What NHS Diabetes is doing?
NHS Diabetes is leading national and regional campaigns to reduce diabetic foot disease. The work includes:
- Launching national and regional footcare networks to bring together best practice, up-to-date guidance and tools. They also aim to reduce unacceptable variation of care and deliver better outcomes for people with diabetes.
- The NHS Diabetes Footcare Audit which involves scoping and defining the current and future requirements for a national diabetes footcare audit and underpinning dataset for inclusion in the National Diabetes Audit.
- A commissioning guide (PDF 2MB) for footcare which includes an intervention map detailing all of the elements needed for the service as well as a contracting framework and service specification template. It supports our commissioning approach which offers a step-by-step guide in how to deliver high quality, efficient and cost effective diabetes services.

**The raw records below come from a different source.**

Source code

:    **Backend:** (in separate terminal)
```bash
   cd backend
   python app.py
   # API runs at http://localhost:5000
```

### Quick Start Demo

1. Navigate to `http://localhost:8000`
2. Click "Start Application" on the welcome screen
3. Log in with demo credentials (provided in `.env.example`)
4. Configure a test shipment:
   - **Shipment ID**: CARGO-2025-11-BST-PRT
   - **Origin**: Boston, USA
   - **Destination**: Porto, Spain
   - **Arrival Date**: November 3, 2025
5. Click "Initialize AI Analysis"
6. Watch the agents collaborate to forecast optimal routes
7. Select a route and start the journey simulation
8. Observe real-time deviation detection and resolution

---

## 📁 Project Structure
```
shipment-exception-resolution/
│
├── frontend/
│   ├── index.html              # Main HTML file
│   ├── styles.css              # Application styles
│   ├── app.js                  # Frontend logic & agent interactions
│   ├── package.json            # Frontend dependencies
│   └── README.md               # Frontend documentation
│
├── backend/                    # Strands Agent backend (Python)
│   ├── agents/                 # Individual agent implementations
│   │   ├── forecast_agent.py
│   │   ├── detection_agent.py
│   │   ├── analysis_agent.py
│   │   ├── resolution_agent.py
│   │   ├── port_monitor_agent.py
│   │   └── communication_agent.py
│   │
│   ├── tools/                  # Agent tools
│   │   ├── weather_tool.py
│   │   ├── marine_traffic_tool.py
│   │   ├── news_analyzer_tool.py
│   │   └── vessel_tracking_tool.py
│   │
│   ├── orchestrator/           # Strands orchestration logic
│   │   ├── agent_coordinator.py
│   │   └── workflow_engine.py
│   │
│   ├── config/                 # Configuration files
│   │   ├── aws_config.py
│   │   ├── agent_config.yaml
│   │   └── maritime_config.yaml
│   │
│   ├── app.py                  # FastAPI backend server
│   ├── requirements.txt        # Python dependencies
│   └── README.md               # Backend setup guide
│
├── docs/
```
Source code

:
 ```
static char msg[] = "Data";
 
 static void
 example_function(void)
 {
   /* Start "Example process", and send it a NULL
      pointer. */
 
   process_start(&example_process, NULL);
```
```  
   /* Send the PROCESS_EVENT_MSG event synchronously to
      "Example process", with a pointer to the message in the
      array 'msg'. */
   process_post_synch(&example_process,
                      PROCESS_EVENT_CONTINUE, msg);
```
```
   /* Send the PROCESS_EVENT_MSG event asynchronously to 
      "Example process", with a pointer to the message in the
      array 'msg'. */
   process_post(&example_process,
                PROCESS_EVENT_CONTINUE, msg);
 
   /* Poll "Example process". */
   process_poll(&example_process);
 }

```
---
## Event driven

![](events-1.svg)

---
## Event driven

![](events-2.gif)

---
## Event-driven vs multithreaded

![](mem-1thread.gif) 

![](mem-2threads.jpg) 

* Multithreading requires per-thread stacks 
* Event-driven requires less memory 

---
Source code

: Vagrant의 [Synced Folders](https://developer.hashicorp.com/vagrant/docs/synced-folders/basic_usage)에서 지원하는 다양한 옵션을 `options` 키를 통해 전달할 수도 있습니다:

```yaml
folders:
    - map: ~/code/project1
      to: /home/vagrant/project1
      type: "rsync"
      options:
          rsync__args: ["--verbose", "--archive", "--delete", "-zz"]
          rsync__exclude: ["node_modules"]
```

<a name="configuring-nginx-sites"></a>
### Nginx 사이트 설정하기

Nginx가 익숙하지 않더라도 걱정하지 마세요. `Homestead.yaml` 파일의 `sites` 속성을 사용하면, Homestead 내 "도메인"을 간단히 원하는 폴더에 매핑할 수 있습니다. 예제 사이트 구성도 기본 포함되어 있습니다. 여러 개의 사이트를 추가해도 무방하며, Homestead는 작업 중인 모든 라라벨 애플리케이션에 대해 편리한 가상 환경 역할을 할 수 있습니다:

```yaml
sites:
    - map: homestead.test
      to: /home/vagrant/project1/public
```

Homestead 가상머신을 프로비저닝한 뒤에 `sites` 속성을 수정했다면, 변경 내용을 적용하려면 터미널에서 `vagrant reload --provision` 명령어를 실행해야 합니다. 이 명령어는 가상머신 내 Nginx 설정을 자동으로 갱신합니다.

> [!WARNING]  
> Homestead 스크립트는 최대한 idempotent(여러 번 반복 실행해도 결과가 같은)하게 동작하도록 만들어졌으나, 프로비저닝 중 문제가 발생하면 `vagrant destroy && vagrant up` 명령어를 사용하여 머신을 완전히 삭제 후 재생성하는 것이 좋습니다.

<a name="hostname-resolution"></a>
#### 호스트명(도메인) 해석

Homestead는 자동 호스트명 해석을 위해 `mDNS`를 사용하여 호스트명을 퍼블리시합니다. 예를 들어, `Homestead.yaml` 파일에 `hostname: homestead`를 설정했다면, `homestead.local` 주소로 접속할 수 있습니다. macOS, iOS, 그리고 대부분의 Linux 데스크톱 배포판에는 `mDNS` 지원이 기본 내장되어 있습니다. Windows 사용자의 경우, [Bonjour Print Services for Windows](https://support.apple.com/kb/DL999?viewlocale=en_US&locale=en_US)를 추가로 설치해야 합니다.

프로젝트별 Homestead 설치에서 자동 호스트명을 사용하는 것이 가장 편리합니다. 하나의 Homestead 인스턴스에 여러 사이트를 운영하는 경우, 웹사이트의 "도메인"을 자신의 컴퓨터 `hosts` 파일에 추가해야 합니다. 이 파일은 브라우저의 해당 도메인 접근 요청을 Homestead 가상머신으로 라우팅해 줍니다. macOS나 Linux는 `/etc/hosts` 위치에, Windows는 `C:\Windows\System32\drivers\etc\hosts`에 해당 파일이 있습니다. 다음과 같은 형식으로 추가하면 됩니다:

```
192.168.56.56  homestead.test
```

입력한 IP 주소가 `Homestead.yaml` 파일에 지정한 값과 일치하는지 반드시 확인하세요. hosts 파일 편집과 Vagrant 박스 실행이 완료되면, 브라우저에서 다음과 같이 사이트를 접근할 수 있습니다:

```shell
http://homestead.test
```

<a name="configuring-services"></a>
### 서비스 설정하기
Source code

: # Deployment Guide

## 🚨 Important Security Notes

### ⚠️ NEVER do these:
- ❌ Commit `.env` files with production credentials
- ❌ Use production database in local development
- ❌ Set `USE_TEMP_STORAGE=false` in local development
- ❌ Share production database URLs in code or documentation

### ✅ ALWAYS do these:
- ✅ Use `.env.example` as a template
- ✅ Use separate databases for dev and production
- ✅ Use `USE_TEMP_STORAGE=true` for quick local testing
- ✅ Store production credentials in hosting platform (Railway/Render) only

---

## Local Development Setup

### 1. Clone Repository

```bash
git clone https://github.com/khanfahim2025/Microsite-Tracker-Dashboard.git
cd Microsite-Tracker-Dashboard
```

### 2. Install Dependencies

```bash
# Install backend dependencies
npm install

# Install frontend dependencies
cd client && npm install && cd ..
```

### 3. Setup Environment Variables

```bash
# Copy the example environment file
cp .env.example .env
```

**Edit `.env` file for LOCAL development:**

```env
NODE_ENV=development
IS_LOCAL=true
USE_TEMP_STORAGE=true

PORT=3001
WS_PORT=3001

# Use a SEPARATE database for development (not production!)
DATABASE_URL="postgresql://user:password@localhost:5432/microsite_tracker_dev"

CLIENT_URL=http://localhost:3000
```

- Footcare guidance Putting feet first: national minimum skills framework (PDF 335KB), produced in collaboration with Diabetes UK. It responds to the need for nationally recognised minimum skills for the commissioning of diabetes footcare services. The framework provides a supportiveand robust quality assurance mechanism to enable those involved in service delivery to ensure that appropriately skilled healthcare professionals give care.
- A survey of the diabetes specialist podiatrist workforce in 2010 (PDF 44KB) - working in partnership with Diabetes UK we captured a unique picture of the diversity of roles, work settings, those working in isolation, and more.